Stored records >>
[Start of Attachment]

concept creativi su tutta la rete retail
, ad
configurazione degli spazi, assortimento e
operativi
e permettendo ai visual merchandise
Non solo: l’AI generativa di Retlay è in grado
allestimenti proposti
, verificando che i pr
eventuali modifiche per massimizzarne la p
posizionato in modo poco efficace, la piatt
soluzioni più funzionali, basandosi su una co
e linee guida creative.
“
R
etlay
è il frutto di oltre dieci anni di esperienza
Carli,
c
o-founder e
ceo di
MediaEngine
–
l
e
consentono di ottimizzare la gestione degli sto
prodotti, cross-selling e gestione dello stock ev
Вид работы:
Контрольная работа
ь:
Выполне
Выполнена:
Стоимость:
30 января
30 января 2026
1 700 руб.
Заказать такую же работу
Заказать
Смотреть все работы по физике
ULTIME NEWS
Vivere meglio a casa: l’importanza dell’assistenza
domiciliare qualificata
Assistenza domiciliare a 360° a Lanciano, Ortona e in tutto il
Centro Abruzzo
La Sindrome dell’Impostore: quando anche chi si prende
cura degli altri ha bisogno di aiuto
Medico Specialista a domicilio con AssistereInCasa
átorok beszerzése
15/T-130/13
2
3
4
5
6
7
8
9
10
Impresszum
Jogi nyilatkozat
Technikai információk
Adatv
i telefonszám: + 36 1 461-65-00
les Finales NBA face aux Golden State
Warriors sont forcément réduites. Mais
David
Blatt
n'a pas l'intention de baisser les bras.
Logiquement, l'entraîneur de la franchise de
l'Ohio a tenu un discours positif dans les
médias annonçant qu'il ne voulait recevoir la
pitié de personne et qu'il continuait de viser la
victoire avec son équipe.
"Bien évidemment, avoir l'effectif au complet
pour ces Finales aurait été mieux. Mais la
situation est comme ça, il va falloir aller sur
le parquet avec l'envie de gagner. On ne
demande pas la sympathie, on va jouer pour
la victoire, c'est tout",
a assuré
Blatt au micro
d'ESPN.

[End of Attachment]

Job item >>
Copy each line above that contains the string "avec".

Answer for this exercise >>
victoire avec son équipe.
le parquet avec l'envie de gagner. On ne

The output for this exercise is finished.